Abstract

We propose a new DEep Learning WAVe Emulating model (DELWAVE) which successfully emulates the behaviour of a numerical surface ocean wave model SWAN, thus enabling numerically cheap large-ensemble prediction over synoptic to climate timescales. DELWAVE training inputs consist of 6-hourly surface COSMO-CLM wind fields during period 1971 - 1998, while its targets are surface wave significant wave height, mean wave period and mean wave direction. Testing input set consists of surface winds during 1998-2000 and cross-validation period is the far-future climate timewindow of 2071-2100. Several detailed ablation studies were performed to determine optimal performance regarding input fields, temporal horizon of the training set and network architecture. DELWAVE reproduces SWAN model significant wave heights with a mean absolute error (MAE) between 5 and 10 cm, mean wave directions with a MAE of 10-25 degrees and mean wave period with a MAE of 0.2 s. SWAN and DELWAVE time series are compared against each other in the end-of-century scenario (2071-2100), and compared to the control conditions in the 1971-2000 period.

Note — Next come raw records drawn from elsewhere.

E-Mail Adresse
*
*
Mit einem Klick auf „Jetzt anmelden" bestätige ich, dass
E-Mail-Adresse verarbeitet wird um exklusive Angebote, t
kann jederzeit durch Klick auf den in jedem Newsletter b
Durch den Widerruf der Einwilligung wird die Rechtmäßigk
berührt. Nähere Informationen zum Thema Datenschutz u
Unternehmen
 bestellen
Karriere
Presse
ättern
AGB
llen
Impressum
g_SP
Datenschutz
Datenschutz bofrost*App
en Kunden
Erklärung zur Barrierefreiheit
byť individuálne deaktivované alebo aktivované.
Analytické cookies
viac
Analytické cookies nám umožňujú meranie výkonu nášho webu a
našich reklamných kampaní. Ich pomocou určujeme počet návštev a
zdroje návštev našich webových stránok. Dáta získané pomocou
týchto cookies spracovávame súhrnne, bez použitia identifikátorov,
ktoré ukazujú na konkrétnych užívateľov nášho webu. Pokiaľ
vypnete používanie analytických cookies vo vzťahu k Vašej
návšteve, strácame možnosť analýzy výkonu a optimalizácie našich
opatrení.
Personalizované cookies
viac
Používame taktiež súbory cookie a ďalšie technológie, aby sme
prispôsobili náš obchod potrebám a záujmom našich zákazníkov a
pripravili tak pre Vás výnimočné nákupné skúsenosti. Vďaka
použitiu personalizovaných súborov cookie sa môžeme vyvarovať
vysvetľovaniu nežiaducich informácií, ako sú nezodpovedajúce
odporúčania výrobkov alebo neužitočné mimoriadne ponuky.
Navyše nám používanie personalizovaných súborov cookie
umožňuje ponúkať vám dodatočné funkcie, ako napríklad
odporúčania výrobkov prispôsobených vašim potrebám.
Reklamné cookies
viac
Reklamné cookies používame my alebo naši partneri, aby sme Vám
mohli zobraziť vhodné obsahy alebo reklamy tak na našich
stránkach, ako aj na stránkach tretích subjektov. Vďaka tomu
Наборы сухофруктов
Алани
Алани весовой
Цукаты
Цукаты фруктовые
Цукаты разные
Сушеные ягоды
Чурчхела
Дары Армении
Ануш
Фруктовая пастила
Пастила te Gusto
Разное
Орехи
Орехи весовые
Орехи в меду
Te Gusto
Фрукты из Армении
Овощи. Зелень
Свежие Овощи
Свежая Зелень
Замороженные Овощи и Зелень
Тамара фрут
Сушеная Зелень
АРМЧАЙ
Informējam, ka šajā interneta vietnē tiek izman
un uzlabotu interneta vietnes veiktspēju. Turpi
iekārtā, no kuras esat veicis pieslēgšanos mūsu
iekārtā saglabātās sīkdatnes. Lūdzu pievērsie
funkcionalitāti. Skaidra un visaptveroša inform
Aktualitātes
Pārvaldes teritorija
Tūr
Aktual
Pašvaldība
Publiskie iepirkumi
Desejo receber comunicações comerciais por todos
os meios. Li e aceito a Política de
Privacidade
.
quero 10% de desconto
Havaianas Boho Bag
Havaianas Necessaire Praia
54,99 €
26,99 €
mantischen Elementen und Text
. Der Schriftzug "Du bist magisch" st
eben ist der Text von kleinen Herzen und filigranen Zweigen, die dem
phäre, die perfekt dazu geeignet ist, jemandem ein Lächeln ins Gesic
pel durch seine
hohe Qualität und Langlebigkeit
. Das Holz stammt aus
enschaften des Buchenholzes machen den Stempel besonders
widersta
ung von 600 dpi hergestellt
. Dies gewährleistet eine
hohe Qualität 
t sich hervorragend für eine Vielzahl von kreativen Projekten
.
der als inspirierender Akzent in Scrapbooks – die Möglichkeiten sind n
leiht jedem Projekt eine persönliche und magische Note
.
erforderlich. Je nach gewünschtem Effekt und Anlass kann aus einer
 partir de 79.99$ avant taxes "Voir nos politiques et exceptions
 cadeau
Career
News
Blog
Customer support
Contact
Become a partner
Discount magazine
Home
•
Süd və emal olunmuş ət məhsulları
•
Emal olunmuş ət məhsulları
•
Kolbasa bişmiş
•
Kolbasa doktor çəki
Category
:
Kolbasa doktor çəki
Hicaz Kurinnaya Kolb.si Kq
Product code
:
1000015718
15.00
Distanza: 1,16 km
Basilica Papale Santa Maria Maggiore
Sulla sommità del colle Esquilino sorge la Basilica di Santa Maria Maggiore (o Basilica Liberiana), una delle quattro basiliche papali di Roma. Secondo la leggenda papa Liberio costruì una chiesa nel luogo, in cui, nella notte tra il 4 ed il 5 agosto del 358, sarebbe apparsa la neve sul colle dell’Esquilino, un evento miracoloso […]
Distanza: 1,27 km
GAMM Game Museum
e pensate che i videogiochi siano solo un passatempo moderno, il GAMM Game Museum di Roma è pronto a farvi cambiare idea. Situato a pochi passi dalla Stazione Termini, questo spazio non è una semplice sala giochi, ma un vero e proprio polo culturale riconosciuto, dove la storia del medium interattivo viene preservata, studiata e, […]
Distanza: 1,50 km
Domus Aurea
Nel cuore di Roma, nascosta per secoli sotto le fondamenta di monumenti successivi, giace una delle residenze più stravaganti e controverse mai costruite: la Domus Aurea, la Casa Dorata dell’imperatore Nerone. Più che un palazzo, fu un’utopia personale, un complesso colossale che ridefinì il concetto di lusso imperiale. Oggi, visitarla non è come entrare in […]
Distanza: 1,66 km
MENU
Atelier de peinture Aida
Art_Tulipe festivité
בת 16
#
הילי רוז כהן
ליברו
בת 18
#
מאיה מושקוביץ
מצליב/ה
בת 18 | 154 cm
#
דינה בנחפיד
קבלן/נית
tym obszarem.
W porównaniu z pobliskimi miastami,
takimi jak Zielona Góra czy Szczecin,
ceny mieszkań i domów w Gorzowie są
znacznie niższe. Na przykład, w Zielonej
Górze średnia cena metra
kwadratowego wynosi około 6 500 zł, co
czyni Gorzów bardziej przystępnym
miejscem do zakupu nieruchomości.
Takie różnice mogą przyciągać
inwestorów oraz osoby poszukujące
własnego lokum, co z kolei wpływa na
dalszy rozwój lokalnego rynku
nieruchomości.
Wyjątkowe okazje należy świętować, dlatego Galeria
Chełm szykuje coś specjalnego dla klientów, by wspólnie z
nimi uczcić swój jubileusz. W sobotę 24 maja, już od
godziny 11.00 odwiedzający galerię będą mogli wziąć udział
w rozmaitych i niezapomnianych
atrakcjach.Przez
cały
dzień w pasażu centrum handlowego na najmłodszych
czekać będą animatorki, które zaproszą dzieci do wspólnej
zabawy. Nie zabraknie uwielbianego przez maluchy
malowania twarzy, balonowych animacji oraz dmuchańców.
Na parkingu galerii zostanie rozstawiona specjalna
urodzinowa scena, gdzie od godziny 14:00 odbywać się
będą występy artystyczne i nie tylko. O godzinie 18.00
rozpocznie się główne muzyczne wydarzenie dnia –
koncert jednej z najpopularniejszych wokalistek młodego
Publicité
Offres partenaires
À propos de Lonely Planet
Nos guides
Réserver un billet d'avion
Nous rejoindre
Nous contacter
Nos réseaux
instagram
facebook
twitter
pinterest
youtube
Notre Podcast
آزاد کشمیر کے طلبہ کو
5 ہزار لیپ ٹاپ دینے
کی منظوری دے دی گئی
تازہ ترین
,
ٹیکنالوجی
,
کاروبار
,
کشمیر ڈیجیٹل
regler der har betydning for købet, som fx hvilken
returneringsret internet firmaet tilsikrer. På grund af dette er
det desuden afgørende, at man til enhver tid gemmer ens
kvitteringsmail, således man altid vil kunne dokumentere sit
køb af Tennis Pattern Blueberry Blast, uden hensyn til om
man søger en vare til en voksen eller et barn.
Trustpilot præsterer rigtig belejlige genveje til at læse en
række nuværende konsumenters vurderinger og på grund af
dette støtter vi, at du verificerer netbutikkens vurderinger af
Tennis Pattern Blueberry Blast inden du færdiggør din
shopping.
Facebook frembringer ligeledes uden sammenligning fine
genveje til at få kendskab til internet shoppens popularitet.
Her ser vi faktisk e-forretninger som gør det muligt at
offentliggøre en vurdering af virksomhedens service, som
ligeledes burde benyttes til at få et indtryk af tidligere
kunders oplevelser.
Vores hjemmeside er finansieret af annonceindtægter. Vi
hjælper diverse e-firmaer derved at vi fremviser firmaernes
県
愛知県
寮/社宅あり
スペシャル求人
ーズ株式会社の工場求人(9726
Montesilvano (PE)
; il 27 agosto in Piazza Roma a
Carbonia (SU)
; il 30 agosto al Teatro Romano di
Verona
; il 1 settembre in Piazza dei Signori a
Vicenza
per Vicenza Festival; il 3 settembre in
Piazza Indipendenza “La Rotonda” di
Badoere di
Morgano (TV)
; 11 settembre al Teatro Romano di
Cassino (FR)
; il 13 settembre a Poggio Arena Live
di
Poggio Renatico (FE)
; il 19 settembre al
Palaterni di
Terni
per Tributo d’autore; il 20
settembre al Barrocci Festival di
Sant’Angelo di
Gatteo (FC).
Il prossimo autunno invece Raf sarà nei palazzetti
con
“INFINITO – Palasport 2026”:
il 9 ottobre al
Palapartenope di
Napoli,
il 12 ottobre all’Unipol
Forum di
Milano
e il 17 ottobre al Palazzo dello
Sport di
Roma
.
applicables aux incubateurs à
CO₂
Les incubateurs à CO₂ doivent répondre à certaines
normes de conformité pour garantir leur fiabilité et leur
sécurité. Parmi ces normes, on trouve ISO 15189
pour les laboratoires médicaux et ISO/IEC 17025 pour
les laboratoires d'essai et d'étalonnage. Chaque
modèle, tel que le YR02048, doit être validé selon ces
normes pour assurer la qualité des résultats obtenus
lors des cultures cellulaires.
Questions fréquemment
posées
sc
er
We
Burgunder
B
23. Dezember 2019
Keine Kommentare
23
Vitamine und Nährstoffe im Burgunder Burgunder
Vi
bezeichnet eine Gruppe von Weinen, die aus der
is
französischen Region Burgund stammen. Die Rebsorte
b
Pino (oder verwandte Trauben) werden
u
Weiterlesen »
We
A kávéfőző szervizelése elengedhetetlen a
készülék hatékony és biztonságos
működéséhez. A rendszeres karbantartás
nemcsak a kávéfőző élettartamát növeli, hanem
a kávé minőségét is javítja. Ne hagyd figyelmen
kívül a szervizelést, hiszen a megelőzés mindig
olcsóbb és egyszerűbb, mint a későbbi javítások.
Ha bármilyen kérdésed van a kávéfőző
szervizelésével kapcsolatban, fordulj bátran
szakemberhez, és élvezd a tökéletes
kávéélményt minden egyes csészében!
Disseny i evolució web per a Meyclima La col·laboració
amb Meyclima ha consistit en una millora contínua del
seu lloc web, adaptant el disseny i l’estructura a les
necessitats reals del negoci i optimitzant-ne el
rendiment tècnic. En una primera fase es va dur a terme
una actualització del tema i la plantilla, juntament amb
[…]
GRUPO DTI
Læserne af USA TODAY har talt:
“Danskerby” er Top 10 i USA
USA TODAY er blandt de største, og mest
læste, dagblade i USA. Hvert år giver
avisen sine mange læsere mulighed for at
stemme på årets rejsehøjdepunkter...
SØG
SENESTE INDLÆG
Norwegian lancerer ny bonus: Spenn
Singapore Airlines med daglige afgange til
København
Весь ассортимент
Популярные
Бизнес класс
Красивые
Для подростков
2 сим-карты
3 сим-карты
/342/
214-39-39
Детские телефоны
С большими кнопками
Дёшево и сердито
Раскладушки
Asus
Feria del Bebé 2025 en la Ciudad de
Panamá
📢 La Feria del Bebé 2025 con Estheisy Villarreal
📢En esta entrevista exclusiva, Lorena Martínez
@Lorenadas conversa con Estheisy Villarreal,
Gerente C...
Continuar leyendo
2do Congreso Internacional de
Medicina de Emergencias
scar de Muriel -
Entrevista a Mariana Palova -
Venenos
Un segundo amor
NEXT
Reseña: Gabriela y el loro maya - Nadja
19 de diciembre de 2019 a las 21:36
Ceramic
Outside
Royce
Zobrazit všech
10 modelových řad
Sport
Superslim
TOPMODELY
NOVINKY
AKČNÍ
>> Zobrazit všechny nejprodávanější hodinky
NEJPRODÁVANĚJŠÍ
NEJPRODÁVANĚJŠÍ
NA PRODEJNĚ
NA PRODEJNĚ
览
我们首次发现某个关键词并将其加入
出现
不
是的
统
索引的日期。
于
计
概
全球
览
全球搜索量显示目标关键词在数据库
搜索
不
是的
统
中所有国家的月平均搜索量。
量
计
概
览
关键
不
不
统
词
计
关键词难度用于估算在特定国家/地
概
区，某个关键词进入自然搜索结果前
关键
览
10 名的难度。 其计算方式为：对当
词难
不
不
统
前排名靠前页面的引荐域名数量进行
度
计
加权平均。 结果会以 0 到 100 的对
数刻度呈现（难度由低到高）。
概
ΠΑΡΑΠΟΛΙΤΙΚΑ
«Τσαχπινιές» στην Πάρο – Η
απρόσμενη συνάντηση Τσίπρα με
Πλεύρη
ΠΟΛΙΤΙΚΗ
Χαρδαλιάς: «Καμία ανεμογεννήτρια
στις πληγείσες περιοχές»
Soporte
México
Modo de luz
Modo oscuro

Good agreement between DELWAVE and SWAN is confirmed also when considering climatological statistics, with a small (5%), though systematic, underestimate of 99th percentile values. Compared to control climatology, the mismatch between DELWAVE and SWAN is generally small compared to the difference between scenario and control conditions, suggesting that the noise introduced by surrogate modeling is substantially weaker than the climate change signal.